Jeudi 26 novembre 2009
- Présidence de Mme Michèle André, présidente -Conseillers territoriaux - Echange de vues
Mme Michèle André, présidente, a indiqué que la commission des lois venait, à sa demande, de saisir la délégation sur la réforme des collectivités territoriales, en raison de l'impact des nouveaux modes de scrutin envisagés sur l'égal accès des hommes et des femmes aux mandats électifs.
Elle a précisé que cette saisine portait sur le projet de loi n° 61 (2009-2010) relatif à l'élection des conseillers territoriaux et au renforcement de la démocratie locale ainsi que sur le projet de loi organique n° 62 (2009-2010) relatif à l'élection des membres des conseils des collectivités territoriales et des établissements publics de coopération intercommunale (EPCI).
Elle a relevé cependant que ces deux projets de loi n'étaient pas dissociables d'une réforme qui constitue un tout, dans la mesure où, comme le souligne la saisine de la commission des lois, ceux-ci tirent les conséquences en matière électorale des articles 1er et 2 du projet de loi n° 60 (2009-2010) de réforme des collectivités territoriales. Aussi a-t-elle estimé que la délégation et ses membres devraient intervenir dès le lancement de la discussion de cette réforme. A ce titre, elle a invité les membres de la délégation à participer au débat d'orientation organisé par la commission des lois le mercredi 2 décembre prochain.
Evoquant le contexte dans lequel s'engageait cette discussion cruciale pour l'avenir de la « parité », elle a rappelé les deux incidents qui ont ponctué les premiers contacts avec les ministres en charge de défendre le projet de loi devant le Parlement.
Elle a indiqué d'abord qu'elle avait, avec plusieurs autres membres de la délégation, participé à l'audition au cours de laquelle la commission des lois avait entendu, le 28 octobre 2009, M. Brice Hortefeux, ministre de l'intérieur, de l'outre-mer et des collectivités territoriales, M. Alain Marleix, secrétaire d'Etat à l'intérieur et aux collectivités territoriales, auprès du ministre de l'Intérieur, de l'outre-mer et des collectivités territoriales, et M. Michel Mercier, ministre de l'espace rural et de l'aménagement du territoire. Elle a rappelé que de nombreux participants à cette réunion avaient été surpris que les questions relatives à l'impact du projet de loi sur l'égal accès des hommes et des femmes aux mandats locaux et, en particulier, au mandat de conseillers territoriaux, soient restées sans réponse, ajoutant qu'elle avait en conséquence adressé, avec Mme Jacqueline Panis, première vice-présidente, un courrier au ministre de l'intérieur pour regretter de n'avoir pas mieux été écoutées.

•••••

■ Consigne 1
D'après le compte rendu de la réunion du 26 novembre 2009, à quelle date la commission des lois a-t-elle entendu les ministres chargés du projet de loi ?
■ Consigne 2
Reprenez le compte rendu de la réunion du 26 novembre 2009 et poursuivez-le à partir de sa dernière phrase.

■ Données fournies
•••••

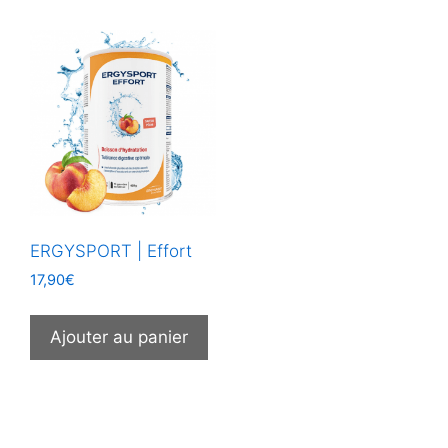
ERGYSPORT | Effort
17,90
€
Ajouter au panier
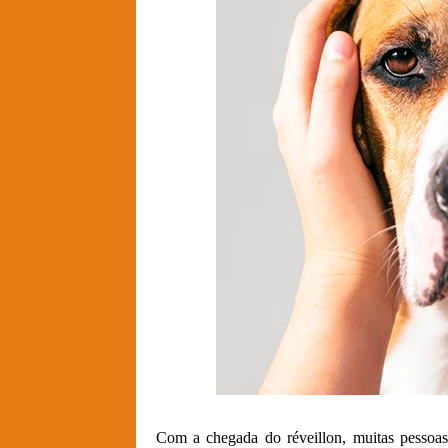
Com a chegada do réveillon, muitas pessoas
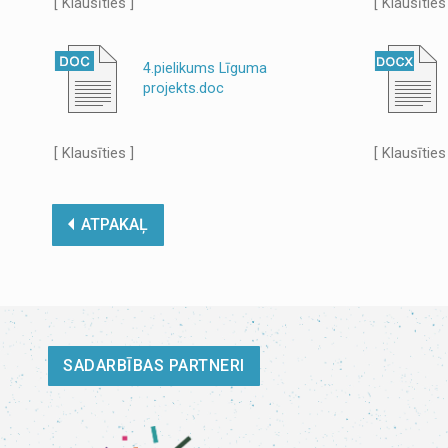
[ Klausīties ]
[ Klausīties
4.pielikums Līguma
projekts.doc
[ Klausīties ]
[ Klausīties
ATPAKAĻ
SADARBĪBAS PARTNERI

•••••

■ Réponse attendue 1
Le 28 octobre 2009.

■ Réponse attendue 2
Elle a estimé que la réponse du ministre de l'intérieur à cette lettre ne lui paraissait pas témoigner d'une volonté de faire évoluer les dispositions du projet de loi.
Evoquant ensuite la réunion organisée, le 10 novembre 2010, au ministère de l'intérieur à laquelle elle s'était rendue avec Mme Jacqueline Panis, Mme Michèle André, présidente, a indiqué qu'elle leur avait permis ainsi qu'à Mmes Marie-Jo Zimmermann et Danielle Bousquet, respectivement présidente et vice-présidente de la délégation aux droits des femmes de l'Assemblée nationale, d'exprimer au ministre leur crainte commune que le mode de scrutin envisagé pour l'élection des conseillers territoriaux ne se traduise par une régression en matière de parité, et qu'elles avaient été d'autant plus surprises que celui-ci ait pris l'initiative, avant même la fin de la réunion, de diffuser un communiqué de presse expliquant que le projet de loi allait, au contraire, faciliter l'accès des femmes aux mandats locaux.
Elle a invité la délégation à privilégier, dans la désignation d'un rapporteur, un choix qui garantisse la plus grande efficacité politique possible.
Partant du constat que la proportion des femmes était respectivement de 13 % dans les conseils généraux et de 47 % dans les conseils régionaux, M. Yannick Bodin a considéré qu'un écart de cette importance témoignait à quel point le choix du mode de scrutin influait sur l'égal accès des hommes et des femmes aux mandats électifs, dans un sens favorable s'agissant du scrutin de liste, et dans un sens défavorable dans le cas du scrutin uninominal majoritaire.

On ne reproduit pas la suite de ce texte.